The lock-free MPSC channel is built on a lock-free linked list queue optimized for the multi-producer single-consumer pattern.
- Lock-Free Producers: Multiple threads atomically append to tail
- Wait-Free Consumer: Single thread reads from head (no atomics needed)
- No ABA Problem: Single consumer owns popped nodes
- Cache-Line Aligned: Prevents false sharing between producer/consumer
- Memory Safe: Clear ownership model, zero leaks
head (consumer side) tail (producer side)
| |
v v
[Dummy] -> [Node1] -> [Node2] -> [Node3]
- head: Non-atomic pointer (single consumer)
- tail: Atomic pointer (multiple producers)

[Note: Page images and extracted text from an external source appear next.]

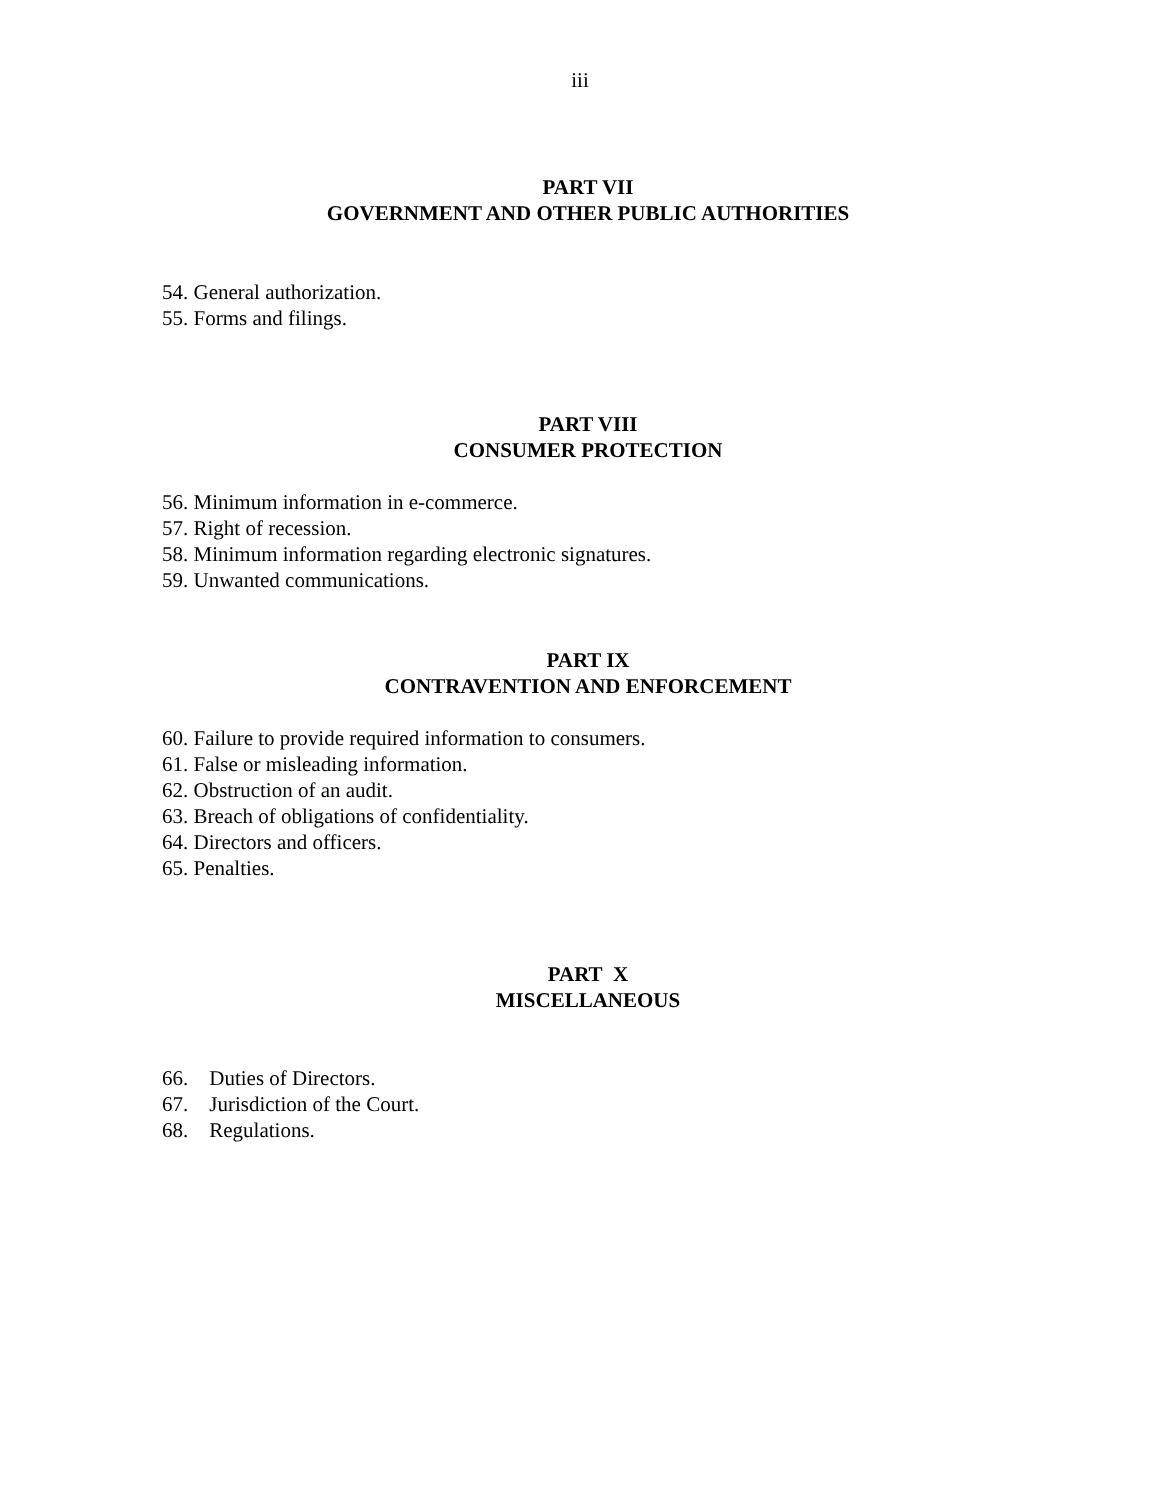iii
PART VII
GOVERNMENT AND OTHER PUBLIC AUTHORITIES
54. General authorization.
55. Forms and filings.
PART VIII
CONSUMER PROTECTION
56. Minimum information in e-commerce.
57. Right of recession.
58. Minimum information regarding electronic signatures.
59. Unwanted communications.
PART IX
CONTRAVENTION AND ENFORCEMENT
60. Failure to provide required information to consumers.
61. False or misleading information.
62. Obstruction of an audit.
63. Breach of obligations of confidentiality.
64. Directors and officers.
65. Penalties.
PART X
MISCELLANEOUS
66. Duties of Directors.
67. Jurisdiction of the Court.
68. Regulations.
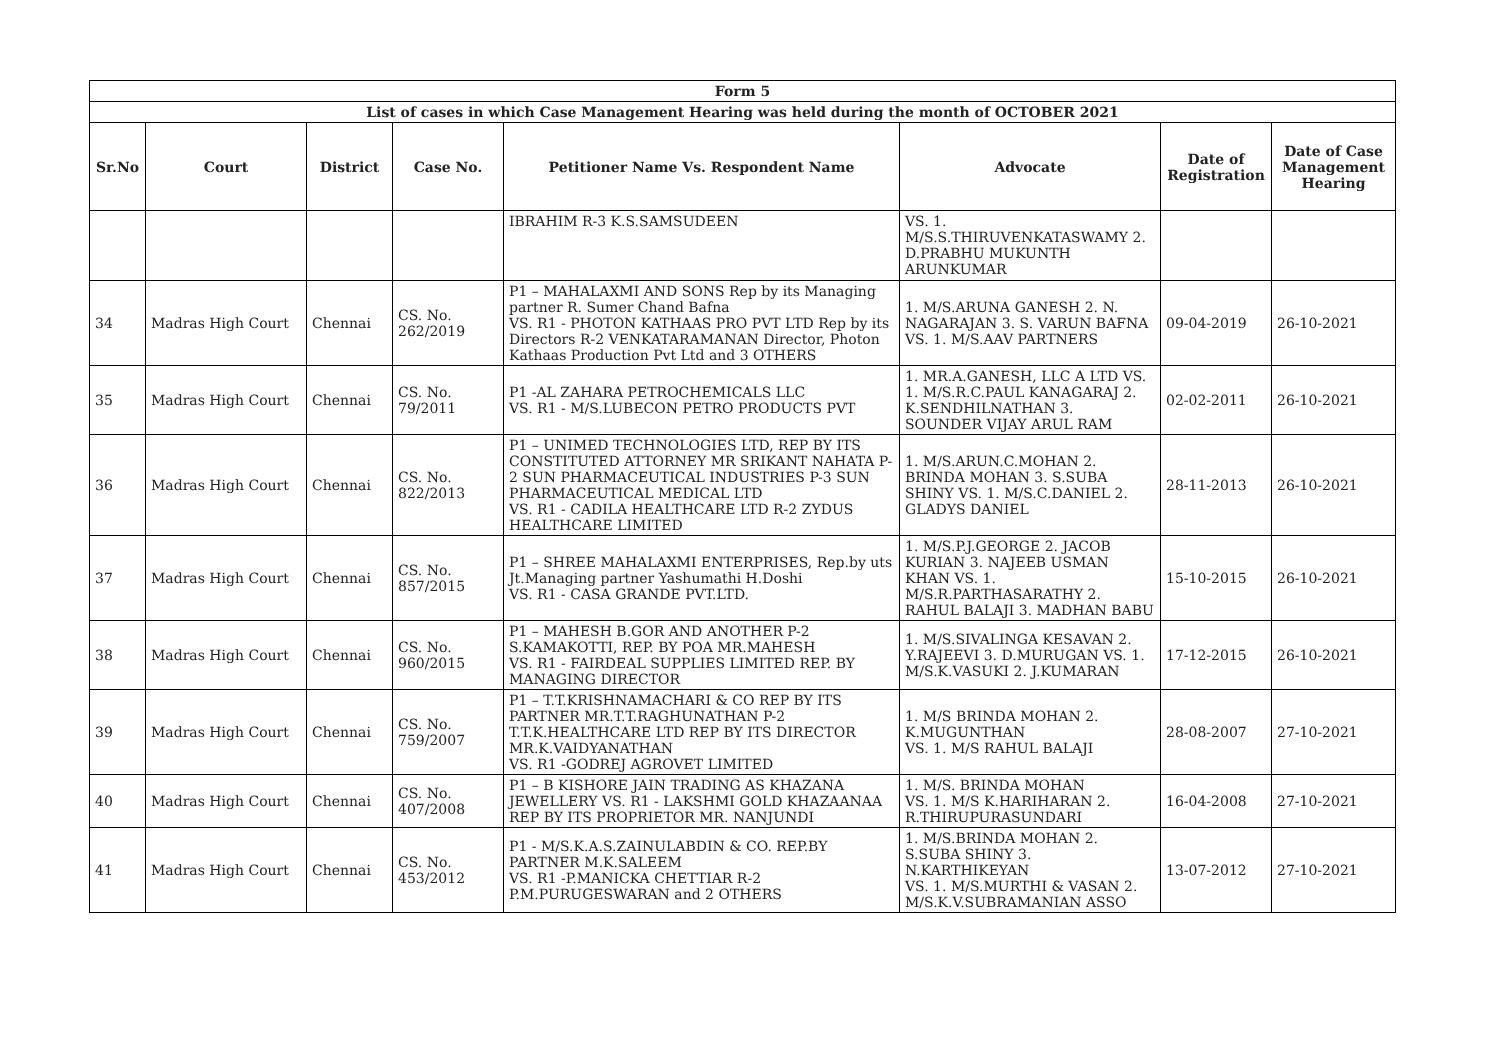| Form 5 | | | | | | | |
| List of cases in which Case Management Hearing was held during the month of OCTOBER 2021 | | | | | | | |
| Sr.No | Court | District | Case No. | Petitioner Name Vs. Respondent Name | Advocate | Date of Registration | Date of Case Management Hearing |
| | | | | IBRAHIM R-3 K.S.SAMSUDEEN | VS. 1. M/S.S.THIRUVENKATASWAMY 2. D.PRABHU MUKUNTH ARUNKUMAR | | |
| 34 | Madras High Court | Chennai | CS. No. 262/2019 | P1 – MAHALAXMI AND SONS Rep by its Managing partner R. Sumer Chand Bafna VS. R1 - PHOTON KATHAAS PRO PVT LTD Rep by its Directors R-2 VENKATARAMANAN Director, Photon Kathaas Production Pvt Ltd and 3 OTHERS | 1. M/S.ARUNA GANESH 2. N. NAGARAJAN 3. S. VARUN BAFNA VS. 1. M/S.AAV PARTNERS | 09-04-2019 | 26-10-2021 |
| 35 | Madras High Court | Chennai | CS. No. 79/2011 | P1 -AL ZAHARA PETROCHEMICALS LLC VS. R1 - M/S.LUBECON PETRO PRODUCTS PVT | 1. MR.A.GANESH, LLC A LTD VS. 1. M/S.R.C.PAUL KANAGARAJ 2. K.SENDHILNATHAN 3. SOUNDER VIJAY ARUL RAM | 02-02-2011 | 26-10-2021 |
| 36 | Madras High Court | Chennai | CS. No. 822/2013 | P1 – UNIMED TECHNOLOGIES LTD, REP BY ITS CONSTITUTED ATTORNEY MR SRIKANT NAHATA P-2 SUN PHARMACEUTICAL INDUSTRIES P-3 SUN PHARMACEUTICAL MEDICAL LTD VS. R1 - CADILA HEALTHCARE LTD R-2 ZYDUS HEALTHCARE LIMITED | 1. M/S.ARUN.C.MOHAN 2. BRINDA MOHAN 3. S.SUBA SHINY VS. 1. M/S.C.DANIEL 2. GLADYS DANIEL | 28-11-2013 | 26-10-2021 |
| 37 | Madras High Court | Chennai | CS. No. 857/2015 | P1 – SHREE MAHALAXMI ENTERPRISES, Rep.by uts Jt.Managing partner Yashumathi H.Doshi VS. R1 - CASA GRANDE PVT.LTD. | 1. M/S.P.J.GEORGE 2. JACOB KURIAN 3. NAJEEB USMAN KHAN VS. 1. M/S.R.PARTHASARATHY 2. RAHUL BALAJI 3. MADHAN BABU | 15-10-2015 | 26-10-2021 |
| 38 | Madras High Court | Chennai | CS. No. 960/2015 | P1 – MAHESH B.GOR AND ANOTHER P-2 S.KAMAKOTTI, REP. BY POA MR.MAHESH VS. R1 - FAIRDEAL SUPPLIES LIMITED REP. BY MANAGING DIRECTOR | 1. M/S.SIVALINGA KESAVAN 2. Y.RAJEEVI 3. D.MURUGAN VS. 1. M/S.K.VASUKI 2. J.KUMARAN | 17-12-2015 | 26-10-2021 |
| 39 | Madras High Court | Chennai | CS. No. 759/2007 | P1 – T.T.KRISHNAMACHARI & CO REP BY ITS PARTNER MR.T.T.RAGHUNATHAN P-2 T.T.K.HEALTHCARE LTD REP BY ITS DIRECTOR MR.K.VAIDYANATHAN VS. R1 -GODREJ AGROVET LIMITED | 1. M/S BRINDA MOHAN 2. K.MUGUNTHAN VS. 1. M/S RAHUL BALAJI | 28-08-2007 | 27-10-2021 |
| 40 | Madras High Court | Chennai | CS. No. 407/2008 | P1 – B KISHORE JAIN TRADING AS KHAZANA JEWELLERY VS. R1 - LAKSHMI GOLD KHAZAANAA REP BY ITS PROPRIETOR MR. NANJUNDI | 1. M/S. BRINDA MOHAN VS. 1. M/S K.HARIHARAN 2. R.THIRUPURASUNDARI | 16-04-2008 | 27-10-2021 |
| 41 | Madras High Court | Chennai | CS. No. 453/2012 | P1 - M/S.K.A.S.ZAINULABDIN & CO. REP.BY PARTNER M.K.SALEEM VS. R1 -P.MANICKA CHETTIAR R-2 P.M.PURUGESWARAN and 2 OTHERS | 1. M/S.BRINDA MOHAN 2. S.SUBA SHINY 3. N.KARTHIKEYAN VS. 1. M/S.MURTHI & VASAN 2. M/S.K.V.SUBRAMANIAN ASSO | 13-07-2012 | 27-10-2021 |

- Each node contains T data + atomic<Node*> next
Key Insight: Dummy node simplifies empty queue logic and eliminates special cases.
template<typename T>
struct Node {
T data;
std::atomic<Node<T>*> next;
explicit Node(T&& value)
: data(std::move(value)), next(nullptr) {}
};Alignment:
- Nodes are naturally aligned (no special padding needed)
- Data is moved, not copied (ownership transfer)
nextpointer is atomic for concurrent access
template<typename T>
class LockFreeChannelState {
alignas(64) std::atomic<Node<T>*> tail_; // Producer side
alignas(64) Node<T>* head_; // Consumer side
alignas(64) std::atomic<size_t> sender_count_;
std::atomic<bool> receiver_alive_;
alignas(64) std::atomic<uint32_t> signal_; // Wake/sleep
};Cache Line Alignment:
- Each field on separate cache line (64 bytes)
- Prevents false sharing between producer/consumer
- Critical for performance on multi-core systems
The implementation uses precise memory ordering for correctness and performance:
Result<Unit, TrySendError> try_send(T value) {
if (!receiver_alive_.load(std::memory_order_acquire)) {
return Err(Disconnected);
}
Node<T>* new_node = new Node<T>(std::move(value));
new_node->next.store(nullptr, std::memory_order_relaxed);
// Critical: Single atomic exchange
Node<T>* old_tail = tail_.exchange(new_node, std::memory_order_acq_rel);
old_tail->next.store(new_node, std::memory_order_release); // Publish
signal_.fetch_add(1, std::memory_order_release);
return Ok(Unit{});
}Memory Ordering Rationale:
receiver_alive_: acquire - See all receiver operations before droptail_.exchange(): acq_rel - Synchronize with other producersold_tail->next.store(): release - Publish node to consumersignal_.fetch_add(): release - Wake consumer with visibility
Option<T> try_pop() {
Node<T>* head = head_; // No atomic needed!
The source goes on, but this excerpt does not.